Alan Johnson faced continued pressure over his decision to sack Professor David Nutt today, after parliamentary opponents made a further attack on his approach to scientific advisors.

Dr Evan Harris, who is spearheading opposition to Mr Johnson’s move in parliament, told this morning: “The home secretary does not appear to accept what even the science minister, Lord Drayson, has acknowledged.

“Ministers need to abide by a code of practice when it comes to dealing with unpaid independent scientific advisers.”

“Given that the biggest problems relating to the treatment of independent science advice are in his own department he needs to do something constructive about it rather than continuing to bluster.”

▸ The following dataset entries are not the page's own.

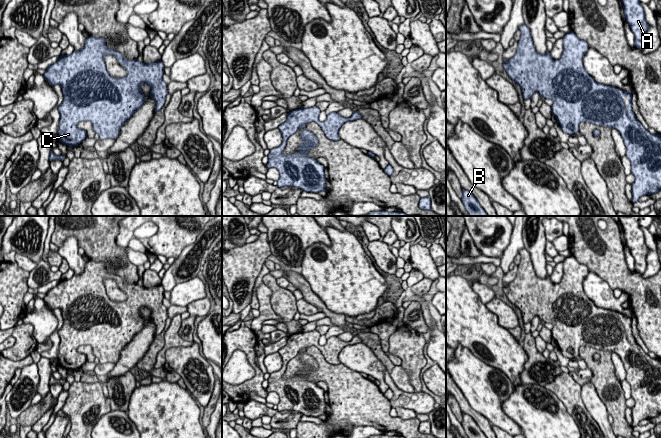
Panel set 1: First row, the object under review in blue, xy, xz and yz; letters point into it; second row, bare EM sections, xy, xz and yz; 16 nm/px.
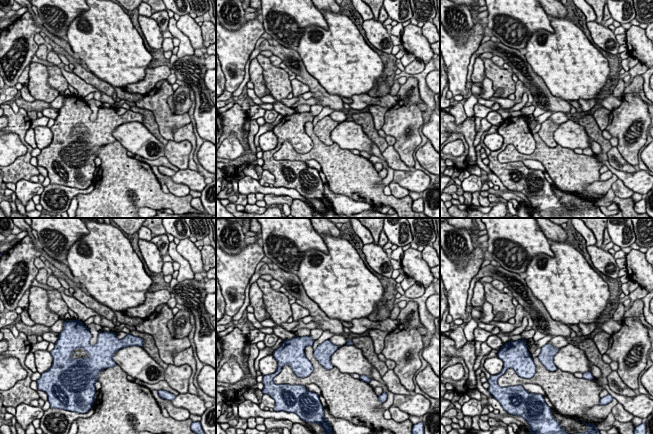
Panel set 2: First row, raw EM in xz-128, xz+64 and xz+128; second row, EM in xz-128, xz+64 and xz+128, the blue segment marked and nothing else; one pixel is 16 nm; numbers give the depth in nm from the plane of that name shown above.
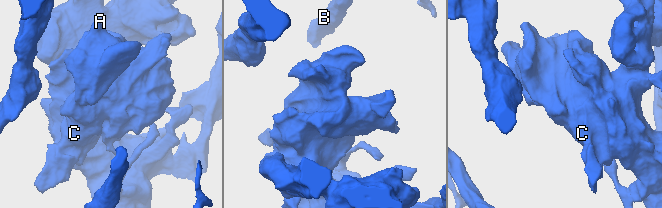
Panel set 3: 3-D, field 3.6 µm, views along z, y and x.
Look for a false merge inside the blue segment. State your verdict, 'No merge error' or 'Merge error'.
Merge error

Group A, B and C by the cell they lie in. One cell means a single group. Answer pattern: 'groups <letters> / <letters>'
groups A C / B

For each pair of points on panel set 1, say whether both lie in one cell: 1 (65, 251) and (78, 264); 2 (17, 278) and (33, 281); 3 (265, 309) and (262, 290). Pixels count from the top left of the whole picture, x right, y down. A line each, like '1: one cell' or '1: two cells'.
1: one cell
2: two cells
3: one cell

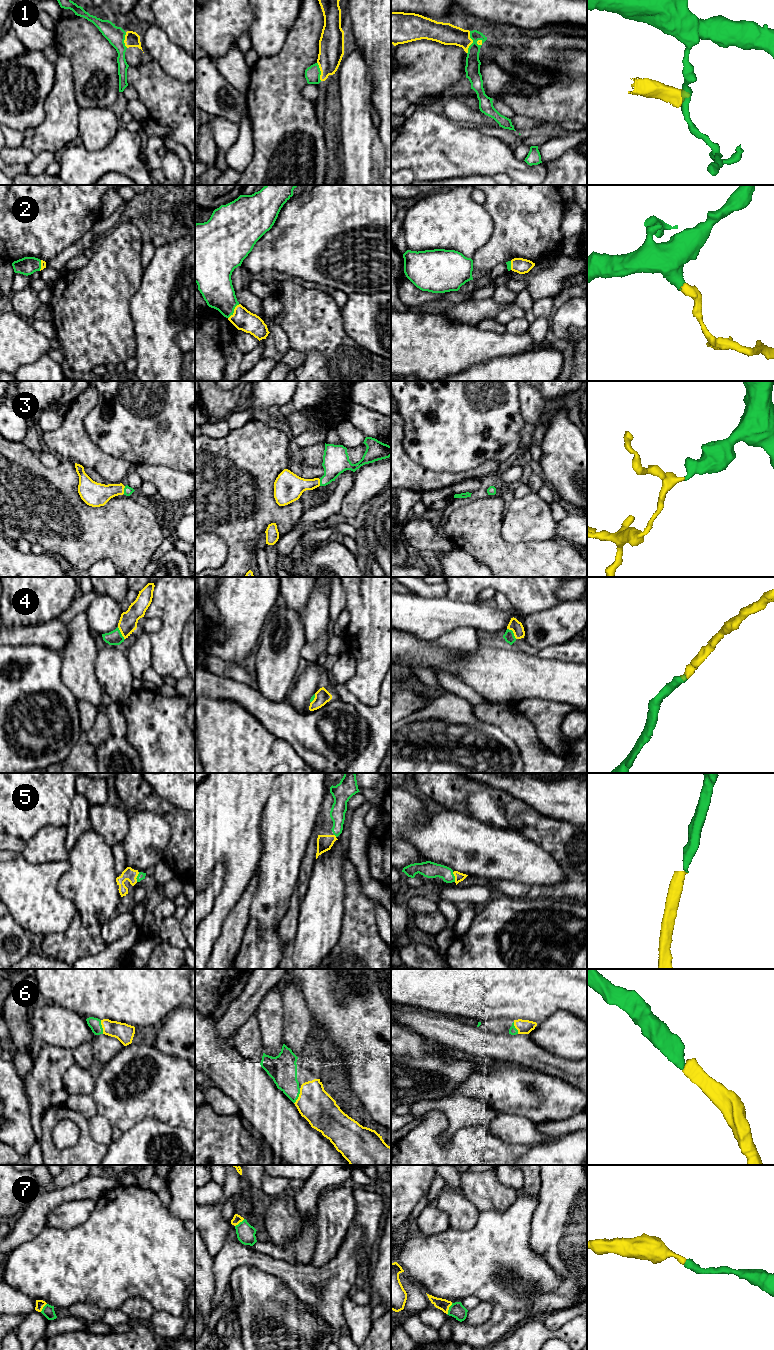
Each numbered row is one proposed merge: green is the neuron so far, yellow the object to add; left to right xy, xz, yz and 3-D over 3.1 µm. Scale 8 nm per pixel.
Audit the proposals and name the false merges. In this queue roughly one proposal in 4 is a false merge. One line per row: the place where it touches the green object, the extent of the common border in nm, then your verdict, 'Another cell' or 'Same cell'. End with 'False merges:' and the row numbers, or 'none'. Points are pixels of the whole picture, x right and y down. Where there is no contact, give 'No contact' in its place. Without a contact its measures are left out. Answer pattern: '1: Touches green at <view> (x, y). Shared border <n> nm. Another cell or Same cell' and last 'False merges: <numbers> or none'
1: Touches green at yz (473, 42). Shared border 190 nm. Another cell
2: Touches green at xz (233, 311). Shared border 150 nm. Same cell
3: Touches green at xy (124, 490). Shared border 70 nm. Same cell
4: Touches green at yz (512, 632). Shared border 120 nm. Same cell
5: Touches green at xy (137, 877). Shared border 80 nm. Same cell
6: Touches green at xz (298, 1096). Shared border 140 nm. Same cell
7: Touches green at yz (449, 1309). Shared border 100 nm. Same cell
False merges: 1

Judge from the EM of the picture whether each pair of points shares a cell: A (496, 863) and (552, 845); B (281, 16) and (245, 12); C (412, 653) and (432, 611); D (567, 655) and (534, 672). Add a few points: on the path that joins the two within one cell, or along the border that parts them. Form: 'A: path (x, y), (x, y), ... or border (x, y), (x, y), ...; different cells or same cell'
A: border (522, 835), (540, 845), (559, 864); different cells
B: border (253, 10), (253, 21), (248, 32); different cells
C: border (401, 629), (428, 640); different cells
D: border (535, 654), (541, 658), (554, 658), (576, 663); different cells

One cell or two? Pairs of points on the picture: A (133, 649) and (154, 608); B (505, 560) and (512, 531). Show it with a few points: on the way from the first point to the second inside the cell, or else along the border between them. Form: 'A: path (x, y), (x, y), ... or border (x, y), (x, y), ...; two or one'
A: border (149, 634), (152, 657); two
B: border (501, 520), (501, 534), (506, 540), (533, 542); two

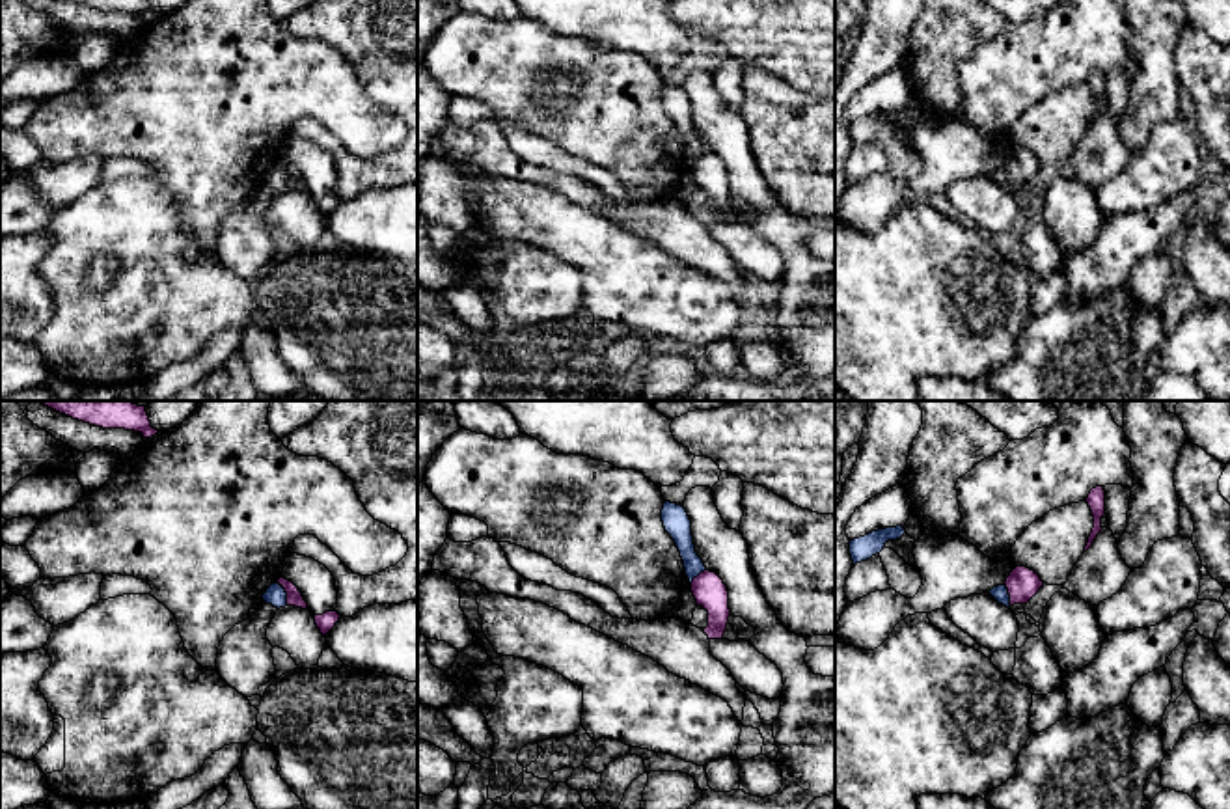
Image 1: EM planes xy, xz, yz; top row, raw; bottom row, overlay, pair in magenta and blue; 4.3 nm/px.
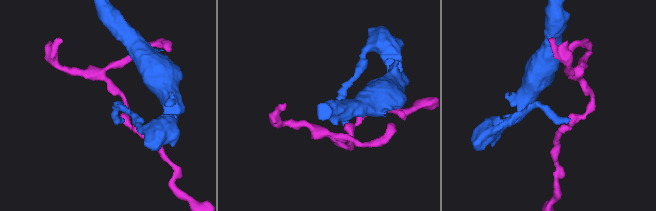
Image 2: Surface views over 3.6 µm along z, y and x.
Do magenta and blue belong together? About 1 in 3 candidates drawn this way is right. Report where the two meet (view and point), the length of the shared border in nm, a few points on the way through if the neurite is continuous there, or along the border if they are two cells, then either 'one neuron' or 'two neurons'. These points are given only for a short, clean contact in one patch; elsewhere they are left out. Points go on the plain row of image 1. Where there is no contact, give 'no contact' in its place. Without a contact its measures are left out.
xy (286, 174) | 120 nm | along xy (276, 164), (284, 172), (287, 187) | two neurons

The attacks follow a heated exchange between Dr Harris, the Liberal Democrat science spokesman, and Mr Johnson over the weekend.

Dr Harris took issue with several statements made by Mr Johnson during his reply to an urgent parliamentary question on November 2nd, including that the Home Office was unaware that Prof Nutt, head of the Advisory Council on the Misuse of Drugs (ACMD) was publishing a paper and giving a presentation on the harm of various drugs.

Prof Nutt argued ecstasy was less dangerous than alcohol or horseriding and criticised the decision of the government to reclassify cannabis as Class B.

“The points you made are of such seriousness to the professional and public standing of Professor David Nutt that you should now correct yourself in the chamber and apologise for misleading the House,” Dr Harris wrote to the home secretary.

He accused Mr Johnson of effectively confusing the roles of full-time advisor within the civil service and that of “unpaid, part-time” advisors.

Mr Johnson replied: “In your letter you accuse me of confusing roles.

“I am in no way confused about the role Professor Nutt held. He was chair of my advisory committee and chose to campaign against decisions my predecessor had taken, not just through a lecture and a paper but through a series of media appearances, an article and a press release.”

Mr Johnson was due to meet the ACMD today, after which the group would decide whether it would continue to work for the government.

Prof Nutt’s sacking was followed by two resignations from the ACMD, but other member decided to meet with Mr Johnson before making a decision as to their future.

The full council meeting, which is being conducted in private, is taking place throughout the day.